**Work required**
Pick up the article about the Irish farming documentary series "Contractors" and continue it from its last sentence.

##### Selected extract

12 February 2022
By Mary Bermingham
“Contractors” promises an amazing insight into the world of the Irish Contractor, farming and rural life in Ireland today.
There’s a monumental lot of work to be done on the land from April to September as farming enters its busiest 6-month period. From slurry spreading to hedge cutting, ploughing to round baling, the farmers of Ireland can’t do it alone. So they turn to farming contractors and their families. These are their stories – This is ‘Contractors’.
It’s not a copy of Jeremy Clarkson’s Farm , per se, but surely the unexpected success of that Amazon Prime series did highlight there is public interest in ‘fly on the wall’ Farming activities.
‘Contractors’ is a seven-part observational entertainment-based documentary series exploring the working lives and personal narratives of 7 agricultural contracting families from diverse locations over a critical six month period from April to September: a unique practical and personal insight into contemporary life in rural Ireland.
Featuring 7 feisty contracting crews from Limerick, Kerry, Meath, Tipperary, Galway, Donegal and Clare, the series highlights their professional challenges, the high and lows of their daily routine and their hopes and dreams, presenting a no-holds barred portrait of 7 extraordinary crews for hire – all members of an agricultural sub-economy without which farming would not be possible.
From April to September, farming enters its busiest 6-month period. There’s a monumental job of work to be done and the farmers of Ireland can’t do it alone. So, they turn to farming contractors and their families: men and women, young and old – hired hands and subcontractors – driving the tractors, excavators and combines, foraging, hauling, seeding, cutting and harvesting. Making farming happen.
Without them, fields would be unploughed and unseeded, slurry would be unspread, silage would be uncut and hedgerows would descend into chaos.
Culturally and economically, farming is Ireland’s oldest and most resilient industry. It’s such a part of who we are – so deeply rooted in the Irish psyche – that we often take it for granted.
For the 137,000 families whose livelihoods depend on it, farming is a full-on, full-time job. But few farmers have the time, the manpower or the expensive specialist plant required to do it. And so, they call on the services of 1800 agricultural contractors from all around the country.
Every year and in all weathers, these hardworking journeymen and women arrive with 20,000 tractors and harvesters, €150 million worth of agricultural machinery and 10,000 full and part-time operators to get the job done. They are the ‘white knights’ of farming.
In a single season, their crews will harvest five million bales of silage, spread 10 billion litres of slurry and handle a mammoth nationwide programme of hedge-cutting, reseeding, crop spraying, fencing, ploughing and drainage maintenance.

##########
##### Records provided

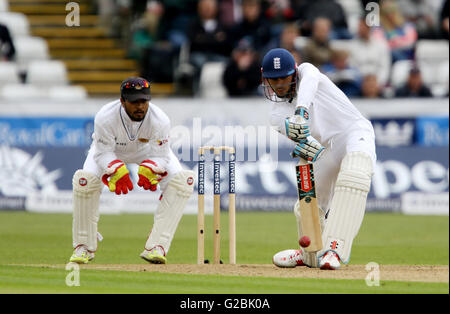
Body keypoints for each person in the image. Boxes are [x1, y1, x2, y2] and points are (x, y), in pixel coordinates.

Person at [261, 48, 376, 270]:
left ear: (294, 73)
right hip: (325, 148)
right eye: (274, 80)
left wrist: (301, 112)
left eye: (284, 77)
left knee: (354, 174)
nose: (280, 84)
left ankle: (334, 248)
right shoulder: (275, 116)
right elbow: (309, 145)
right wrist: (302, 142)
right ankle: (309, 254)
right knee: (308, 200)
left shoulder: (307, 71)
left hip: (354, 131)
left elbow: (311, 79)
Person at [69, 77, 195, 264]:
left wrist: (152, 168)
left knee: (182, 183)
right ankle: (84, 246)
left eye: (143, 101)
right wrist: (115, 169)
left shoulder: (160, 119)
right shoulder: (105, 116)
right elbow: (102, 152)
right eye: (134, 101)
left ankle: (157, 246)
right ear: (122, 101)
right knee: (85, 182)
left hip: (148, 153)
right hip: (110, 152)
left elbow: (161, 155)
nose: (140, 106)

##########

**Expected answer**
Along with this gargantuan workload, the contractors will deal with the immense pressures of a seasonal industry requiring huge investment in equipment, long hours, unpredictable schedules and skilled workers and operators that are often hard to find. Timeframes are short, fuel is expensive, bad weather can derail a season and red tape can reduce a workforce to critical levels.
These are real, hardworking people. Some are full-time farmers who offer their skills and machines for hire come ploughing season and harvest time. Others are dedicated contractors who hire additional help for the busy months – among them, mums, dads, and students earning money to cover the rent – a connected community in a no-nonsense world where time costs money and excuses count for nothing.
In their company, we’ll share the ups and downs, daily routines, unexpected twists, good times and bad as six contractors gear up to tame the land. We’ll discover not only how they deal with shrinking margins and logistical challenges, but also how they manage the equally daunting balance of work and family life.
With an unprecedented mix of Irish culture, heritage, experience and contemporary society presented in the Irish Language featuring many strong female led and female centred enterprises this series will be a melting pot of all ages, generations and sexes set in the Ireland of the 2022’s blended into a high quality programme that will stand the test of time.
Contractors are the heartbeat of rural Ireland – crucial players in a food-producing sector that is central to Ireland’s economy. Their job is arguably more difficult than that of farmers themselves and without them, modern farming itself would not be possible.
Over the course of our seven episodes – each one defined by a separate theme based on the time of year and the work involved – we will intercut between the personal lives and daily routines of our protagonists. As the series progresses, we’ll get to know them as we become increasingly invested in the challenges they face both on and off the job.
There’ll be machinery to repair, herds to milk, bread to bake, crews to wrangle, clients to appease, weather to predict and deadlines to meet. Set against the backdrop of each contract will be the weddings, family crises, pub quizzes, study regimes, demanding siblings and kitchen sink drama of real life as well as the opportunity to discuss and deal with issues such as farm safety, climate change, the changing role of the farmer and discuss other controversial topics that may arise and evolve as we go.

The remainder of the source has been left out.